Il maschilismo scacchistico
Gli scacchi sono una disciplina nata nel VII secolo in India e diffusa poi in Europa a partire dal medioevo, sono ormai da secoli considerati simbolo di intelligenza, disciplina e strategia. Tuttavia, nonostante la natura neutrale del gioco, la struttura competitiva degli scacchi dimostra storicamente il contrario, con norme sociali maschiliste e pregiudizi di genere.

Woodcut illustration of chess 1480 — William Caxton (publisher) via Wikipedia
La suddivisione di genere nelle competizioni e nei rating è diventata una pratica ormai consolidata: da un lato esistono tornei chiamati “Open”, aperti a chiunque, dall’altro tornei esclusivamente femminili. Sebbene l’intento inizialmente dichiarato fosse quello di incentivare la partecipazione delle donne, questa separazione ha consolidato una mentalità in cui gli uomini sarebbero “più forti” e le donne “meno competitive”, creando un divario più culturale che reale…
Sono stati istituiti anche i titoli riservati esclusivamente alle donne, come WGM (Woman Grandmaster) e WIM (Woman International Master) paralleli ai titoli GM (Gran Maestro) e IM (International Master).

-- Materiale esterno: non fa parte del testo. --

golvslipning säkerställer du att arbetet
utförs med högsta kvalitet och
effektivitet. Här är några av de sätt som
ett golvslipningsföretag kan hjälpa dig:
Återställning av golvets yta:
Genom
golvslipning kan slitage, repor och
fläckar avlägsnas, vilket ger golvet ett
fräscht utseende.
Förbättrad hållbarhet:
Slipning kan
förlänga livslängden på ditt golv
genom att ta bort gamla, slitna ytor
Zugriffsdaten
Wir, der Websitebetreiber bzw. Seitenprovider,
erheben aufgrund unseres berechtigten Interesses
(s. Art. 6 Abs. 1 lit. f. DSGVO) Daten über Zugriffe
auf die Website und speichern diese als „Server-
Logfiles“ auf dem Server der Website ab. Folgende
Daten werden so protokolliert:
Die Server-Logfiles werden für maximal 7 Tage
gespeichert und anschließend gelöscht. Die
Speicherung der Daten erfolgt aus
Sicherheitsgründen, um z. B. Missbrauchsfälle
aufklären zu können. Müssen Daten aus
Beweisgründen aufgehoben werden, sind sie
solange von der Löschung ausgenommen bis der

I requisiti di punteggio però sono inferiori rispetto ai titoli open, il che crea una gerarchia implicita che spesso svaluta le conquiste femminili

Punteggi minimi per conseguire i titoli (+ le norme)

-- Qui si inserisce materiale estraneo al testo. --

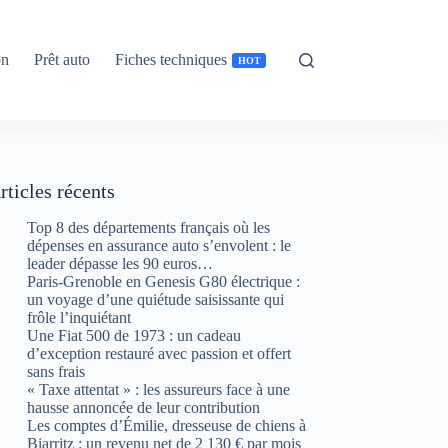
on
Prêt auto
Fiches techniques
HOT
rticles récents
Top 8 des départements français où les
dépenses en assurance auto s’envolent : le
leader dépasse les 90 euros…
Paris-Grenoble en Genesis G80 électrique :
un voyage d’une quiétude saisissante qui
frôle l’inquiétant
Une Fiat 500 de 1973 : un cadeau
d’exception restauré avec passion et offert
sans frais
« Taxe attentat » : les assureurs face à une
hausse annoncée de leur contribution
Les comptes d’Émilie, dresseuse de chiens à
Biarritz : un revenu net de 2 130 € par mois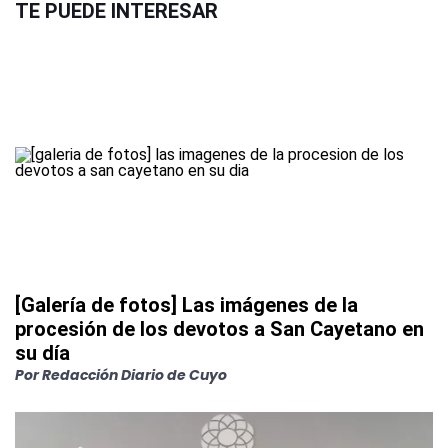
TE PUEDE INTERESAR
[Galería de fotos] Las imágenes de la
procesión de los devotos a San Cayetano en
su día
Por
Redacción Diario de Cuyo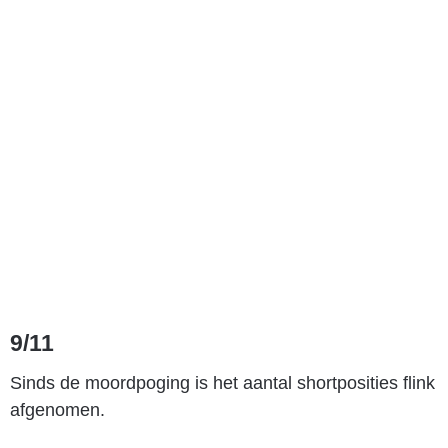
9/11
Sinds de moordpoging is het aantal shortposities flink
afgenomen.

Oggi, la separazione di genere nei tornei di scacchi non è più semplicemente una misura di supporto, ma un riflesso di un maschilismo strutturale: un sistema che continua a definire chi “merita” visibilità e titoli di prestigio, ignorando l’evidenza che le differenze di rendimento tra giocatori non dipendono dal genere. Questo meccanismo non solo limita le donne cis, ma rende ancora più controversa la partecipazione delle persone transgender, obbligate a confrontarsi con regole antiquate e discriminazioni istituzionali.